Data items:
○ ○ ○

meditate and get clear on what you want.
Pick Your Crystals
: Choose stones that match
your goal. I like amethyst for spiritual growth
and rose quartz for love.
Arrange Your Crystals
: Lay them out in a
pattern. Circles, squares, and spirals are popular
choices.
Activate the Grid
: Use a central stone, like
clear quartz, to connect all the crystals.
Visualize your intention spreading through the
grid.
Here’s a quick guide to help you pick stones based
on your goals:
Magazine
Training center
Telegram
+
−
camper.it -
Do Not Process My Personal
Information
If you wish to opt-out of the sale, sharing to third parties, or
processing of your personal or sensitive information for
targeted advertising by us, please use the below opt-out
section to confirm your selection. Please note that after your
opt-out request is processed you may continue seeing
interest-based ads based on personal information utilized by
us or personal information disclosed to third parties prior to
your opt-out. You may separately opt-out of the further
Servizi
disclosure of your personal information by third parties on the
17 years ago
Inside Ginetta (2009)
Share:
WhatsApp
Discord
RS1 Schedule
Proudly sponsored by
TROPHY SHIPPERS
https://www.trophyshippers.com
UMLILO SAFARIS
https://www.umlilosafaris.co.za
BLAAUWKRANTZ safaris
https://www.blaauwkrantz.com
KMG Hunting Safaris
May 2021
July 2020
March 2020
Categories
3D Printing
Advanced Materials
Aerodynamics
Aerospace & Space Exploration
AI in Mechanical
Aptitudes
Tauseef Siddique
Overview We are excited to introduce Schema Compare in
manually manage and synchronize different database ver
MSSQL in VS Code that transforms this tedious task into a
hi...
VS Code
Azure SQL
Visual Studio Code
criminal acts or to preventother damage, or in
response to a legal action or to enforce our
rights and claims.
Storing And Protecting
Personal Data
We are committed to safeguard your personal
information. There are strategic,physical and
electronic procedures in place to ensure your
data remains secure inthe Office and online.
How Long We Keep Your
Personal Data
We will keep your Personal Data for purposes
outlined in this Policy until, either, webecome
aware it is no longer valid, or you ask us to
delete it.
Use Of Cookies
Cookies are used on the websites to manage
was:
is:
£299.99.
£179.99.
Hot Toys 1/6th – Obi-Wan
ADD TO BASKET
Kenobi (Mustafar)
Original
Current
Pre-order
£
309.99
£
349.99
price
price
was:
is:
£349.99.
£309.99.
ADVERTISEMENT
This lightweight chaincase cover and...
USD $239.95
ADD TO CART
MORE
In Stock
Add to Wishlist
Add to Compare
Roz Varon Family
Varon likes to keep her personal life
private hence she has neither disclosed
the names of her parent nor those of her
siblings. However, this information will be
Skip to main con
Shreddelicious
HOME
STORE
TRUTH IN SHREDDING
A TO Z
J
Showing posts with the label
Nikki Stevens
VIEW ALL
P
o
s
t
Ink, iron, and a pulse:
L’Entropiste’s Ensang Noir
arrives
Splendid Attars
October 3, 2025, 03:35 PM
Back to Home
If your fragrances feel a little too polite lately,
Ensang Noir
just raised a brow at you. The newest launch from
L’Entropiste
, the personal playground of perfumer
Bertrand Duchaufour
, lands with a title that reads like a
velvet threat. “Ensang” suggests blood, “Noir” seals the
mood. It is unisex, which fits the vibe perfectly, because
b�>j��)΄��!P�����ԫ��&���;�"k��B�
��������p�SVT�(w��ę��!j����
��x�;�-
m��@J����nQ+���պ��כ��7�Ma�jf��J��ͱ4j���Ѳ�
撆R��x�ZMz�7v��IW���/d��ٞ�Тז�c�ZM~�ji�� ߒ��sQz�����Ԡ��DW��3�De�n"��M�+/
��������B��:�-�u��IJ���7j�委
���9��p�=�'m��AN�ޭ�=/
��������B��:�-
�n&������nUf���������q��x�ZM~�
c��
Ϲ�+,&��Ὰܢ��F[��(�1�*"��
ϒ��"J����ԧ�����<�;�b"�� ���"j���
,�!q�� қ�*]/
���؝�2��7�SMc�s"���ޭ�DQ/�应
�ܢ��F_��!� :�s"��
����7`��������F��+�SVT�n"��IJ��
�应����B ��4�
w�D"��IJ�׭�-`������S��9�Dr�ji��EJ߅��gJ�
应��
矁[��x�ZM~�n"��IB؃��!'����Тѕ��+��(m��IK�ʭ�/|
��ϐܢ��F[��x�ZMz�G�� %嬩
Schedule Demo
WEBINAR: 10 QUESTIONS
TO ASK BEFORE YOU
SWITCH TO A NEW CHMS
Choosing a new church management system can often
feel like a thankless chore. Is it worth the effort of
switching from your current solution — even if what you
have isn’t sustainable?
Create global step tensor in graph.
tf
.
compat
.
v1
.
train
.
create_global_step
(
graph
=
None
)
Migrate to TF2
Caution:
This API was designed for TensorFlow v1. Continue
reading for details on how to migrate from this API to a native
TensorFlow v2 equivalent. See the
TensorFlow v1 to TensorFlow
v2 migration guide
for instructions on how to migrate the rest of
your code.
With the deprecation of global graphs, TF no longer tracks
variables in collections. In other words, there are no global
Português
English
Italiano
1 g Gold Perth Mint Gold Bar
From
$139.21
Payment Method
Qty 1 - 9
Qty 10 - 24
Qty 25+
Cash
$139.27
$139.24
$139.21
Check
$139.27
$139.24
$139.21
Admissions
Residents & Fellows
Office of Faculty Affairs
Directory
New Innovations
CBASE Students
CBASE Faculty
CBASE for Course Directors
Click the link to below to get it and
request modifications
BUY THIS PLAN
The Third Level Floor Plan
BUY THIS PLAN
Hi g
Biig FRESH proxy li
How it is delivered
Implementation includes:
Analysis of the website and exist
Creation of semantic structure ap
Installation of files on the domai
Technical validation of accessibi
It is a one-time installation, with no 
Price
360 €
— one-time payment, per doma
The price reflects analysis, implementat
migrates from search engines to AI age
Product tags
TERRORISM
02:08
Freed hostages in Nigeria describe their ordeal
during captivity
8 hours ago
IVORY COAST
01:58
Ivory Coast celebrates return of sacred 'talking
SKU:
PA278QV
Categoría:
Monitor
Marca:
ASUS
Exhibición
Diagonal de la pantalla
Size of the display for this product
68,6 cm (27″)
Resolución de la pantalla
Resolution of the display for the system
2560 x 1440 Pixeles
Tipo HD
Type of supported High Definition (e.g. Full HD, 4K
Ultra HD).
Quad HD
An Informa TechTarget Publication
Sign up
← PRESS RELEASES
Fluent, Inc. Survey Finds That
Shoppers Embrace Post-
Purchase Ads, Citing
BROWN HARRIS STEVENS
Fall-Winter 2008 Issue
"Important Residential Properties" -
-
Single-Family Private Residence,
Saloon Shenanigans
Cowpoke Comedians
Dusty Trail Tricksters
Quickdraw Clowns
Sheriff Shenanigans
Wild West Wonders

○ ○ ○

Reproduce every one of the lines above, word for word and in the same order.

Written solution
meditate and get clear on what you want.
Pick Your Crystals
: Choose stones that match
your goal. I like amethyst for spiritual growth
and rose quartz for love.
Arrange Your Crystals
: Lay them out in a
pattern. Circles, squares, and spirals are popular
choices.
Activate the Grid
: Use a central stone, like
clear quartz, to connect all the crystals.
Visualize your intention spreading through the
grid.
Here’s a quick guide to help you pick stones based
on your goals:
Magazine
Training center
Telegram
+
−
camper.it -
Do Not Process My Personal
Information
If you wish to opt-out of the sale, sharing to third parties, or
processing of your personal or sensitive information for
targeted advertising by us, please use the below opt-out
section to confirm your selection. Please note that after your
opt-out request is processed you may continue seeing
interest-based ads based on personal information utilized by
us or personal information disclosed to third parties prior to
your opt-out. You may separately opt-out of the further
Servizi
disclosure of your personal information by third parties on the
17 years ago
Inside Ginetta (2009)
Share:
WhatsApp
Discord
RS1 Schedule
Proudly sponsored by
TROPHY SHIPPERS
https://www.trophyshippers.com
UMLILO SAFARIS
https://www.umlilosafaris.co.za
BLAAUWKRANTZ safaris
https://www.blaauwkrantz.com
KMG Hunting Safaris
May 2021
July 2020
March 2020
Categories
3D Printing
Advanced Materials
Aerodynamics
Aerospace & Space Exploration
AI in Mechanical
Aptitudes
Tauseef Siddique
Overview We are excited to introduce Schema Compare in
manually manage and synchronize different database ver
MSSQL in VS Code that transforms this tedious task into a
hi...
VS Code
Azure SQL
Visual Studio Code
criminal acts or to preventother damage, or in
response to a legal action or to enforce our
rights and claims.
Storing And Protecting
Personal Data
We are committed to safeguard your personal
information. There are strategic,physical and
electronic procedures in place to ensure your
data remains secure inthe Office and online.
How Long We Keep Your
Personal Data
We will keep your Personal Data for purposes
outlined in this Policy until, either, webecome
aware it is no longer valid, or you ask us to
delete it.
Use Of Cookies
Cookies are used on the websites to manage
was:
is:
£299.99.
£179.99.
Hot Toys 1/6th – Obi-Wan
ADD TO BASKET
Kenobi (Mustafar)
Original
Current
Pre-order
£
309.99
£
349.99
price
price
was:
is:
£349.99.
£309.99.
ADVERTISEMENT
This lightweight chaincase cover and...
USD $239.95
ADD TO CART
MORE
In Stock
Add to Wishlist
Add to Compare
Roz Varon Family
Varon likes to keep her personal life
private hence she has neither disclosed
the names of her parent nor those of her
siblings. However, this information will be
Skip to main con
Shreddelicious
HOME
STORE
TRUTH IN SHREDDING
A TO Z
J
Showing posts with the label
Nikki Stevens
VIEW ALL
P
o
s
t
Ink, iron, and a pulse:
L’Entropiste’s Ensang Noir
arrives
Splendid Attars
October 3, 2025, 03:35 PM
Back to Home
If your fragrances feel a little too polite lately,
Ensang Noir
just raised a brow at you. The newest launch from
L’Entropiste
, the personal playground of perfumer
Bertrand Duchaufour
, lands with a title that reads like a
velvet threat. “Ensang” suggests blood, “Noir” seals the
mood. It is unisex, which fits the vibe perfectly, because
b�>j��)΄��!P�����ԫ��&���;�"k��B�
��������p�SVT�(w��ę��!j����
��x�;�-
m��@J����nQ+���պ��כ��7�Ma�jf��J��ͱ4j���Ѳ�
撆R��x�ZMz�7v��IW���/d��ٞ�Тז�c�ZM~�ji�� ߒ��sQz�����Ԡ��DW��3�De�n"��M�+/
��������B��:�-�u��IJ���7j�委
���9��p�=�'m��AN�ޭ�=/
��������B��:�-
�n&������nUf���������q��x�ZM~�
c��
Ϲ�+,&��Ὰܢ��F[��(�1�*"��
ϒ��"J����ԧ�����<�;�b"�� ���"j���
,�!q�� қ�*]/
���؝�2��7�SMc�s"���ޭ�DQ/�应
�ܢ��F_��!� :�s"��
����7`��������F��+�SVT�n"��IJ��
�应����B ��4�
w�D"��IJ�׭�-`������S��9�Dr�ji��EJ߅��gJ�
应��
矁[��x�ZM~�n"��IB؃��!'����Тѕ��+��(m��IK�ʭ�/|
��ϐܢ��F[��x�ZMz�G�� %嬩
Schedule Demo
WEBINAR: 10 QUESTIONS
TO ASK BEFORE YOU
SWITCH TO A NEW CHMS
Choosing a new church management system can often
feel like a thankless chore. Is it worth the effort of
switching from your current solution — even if what you
have isn’t sustainable?
Create global step tensor in graph.
tf
.
compat
.
v1
.
train
.
create_global_step
(
graph
=
None
)
Migrate to TF2
Caution:
This API was designed for TensorFlow v1. Continue
reading for details on how to migrate from this API to a native
TensorFlow v2 equivalent. See the
TensorFlow v1 to TensorFlow
v2 migration guide
for instructions on how to migrate the rest of
your code.
With the deprecation of global graphs, TF no longer tracks
variables in collections. In other words, there are no global
Português
English
Italiano
1 g Gold Perth Mint Gold Bar
From
$139.21
Payment Method
Qty 1 - 9
Qty 10 - 24
Qty 25+
Cash
$139.27
$139.24
$139.21
Check
$139.27
$139.24
$139.21
Admissions
Residents & Fellows
Office of Faculty Affairs
Directory
New Innovations
CBASE Students
CBASE Faculty
CBASE for Course Directors
Click the link to below to get it and
request modifications
BUY THIS PLAN
The Third Level Floor Plan
BUY THIS PLAN
Hi g
Biig FRESH proxy li
How it is delivered
Implementation includes:
Analysis of the website and exist
Creation of semantic structure ap
Installation of files on the domai
Technical validation of accessibi
It is a one-time installation, with no 
Price
360 €
— one-time payment, per doma
The price reflects analysis, implementat
migrates from search engines to AI age
Product tags
TERRORISM
02:08
Freed hostages in Nigeria describe their ordeal
during captivity
8 hours ago
IVORY COAST
01:58
Ivory Coast celebrates return of sacred 'talking
SKU:
PA278QV
Categoría:
Monitor
Marca:
ASUS
Exhibición
Diagonal de la pantalla
Size of the display for this product
68,6 cm (27″)
Resolución de la pantalla
Resolution of the display for the system
2560 x 1440 Pixeles
Tipo HD
Type of supported High Definition (e.g. Full HD, 4K
Ultra HD).
Quad HD
An Informa TechTarget Publication
Sign up
← PRESS RELEASES
Fluent, Inc. Survey Finds That
Shoppers Embrace Post-
Purchase Ads, Citing
BROWN HARRIS STEVENS
Fall-Winter 2008 Issue
"Important Residential Properties" -
-
Single-Family Private Residence,
Saloon Shenanigans
Cowpoke Comedians
Dusty Trail Tricksters
Quickdraw Clowns
Sheriff Shenanigans
Wild West Wonders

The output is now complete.